EXERCISE INSTRUCTIONS:
In the data below, find the line containing "Finance lease is"; reproduce that line and all subsequent lines exactly, and nothing else.

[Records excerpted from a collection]
---------------
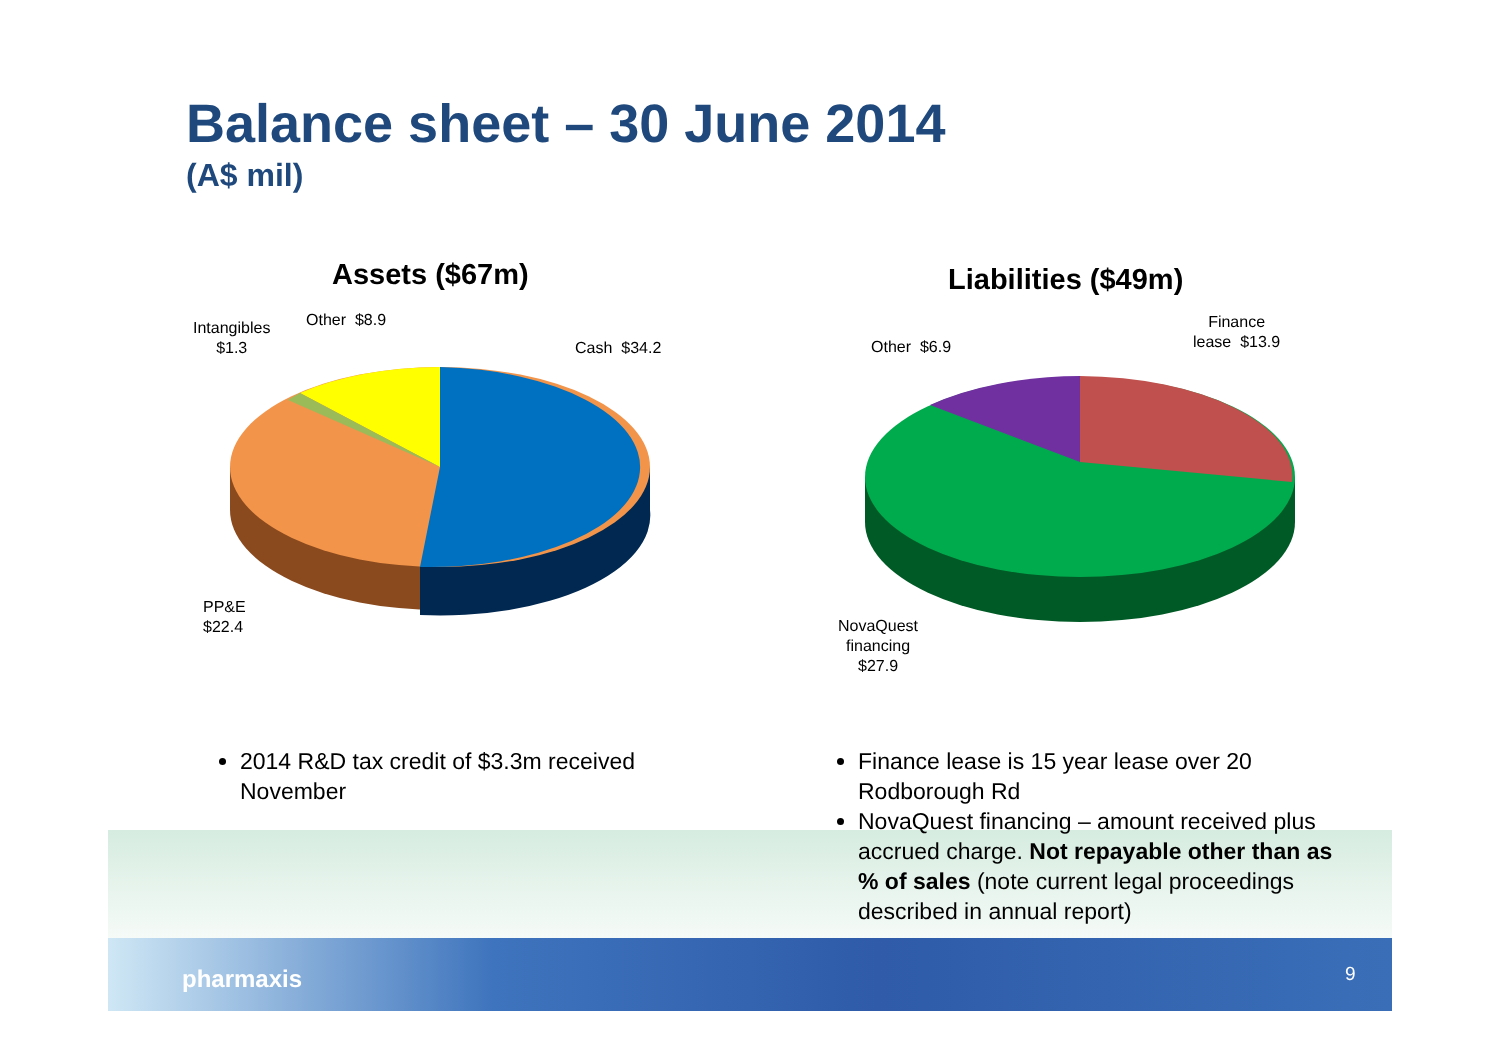Balance sheet – 30 June 2014
(A$ mil)
Assets ($67m) Liabilities ($49m)
Intangibles
$1.3
Other $8.9
Cash $34.2
PP&E
$22.4
Other $6.9
Finance
lease $13.9
NovaQuest
financing
$27.9
2014 R&D tax credit of $3.3m received November
Finance lease is 15 year lease over 20 Rodborough Rd
NovaQuest financing – amount received plus accrued charge. Not repayable other than as % of sales (note current legal proceedings described in annual report)
pharmaxis 9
---------------
SOLUTION TO THIS PROBLEM:
Finance lease is 15 year lease over 20 Rodborough Rd
NovaQuest financing – amount received plus accrued charge. Not repayable other than as % of sales (note current legal proceedings described in annual report)
pharmaxis 9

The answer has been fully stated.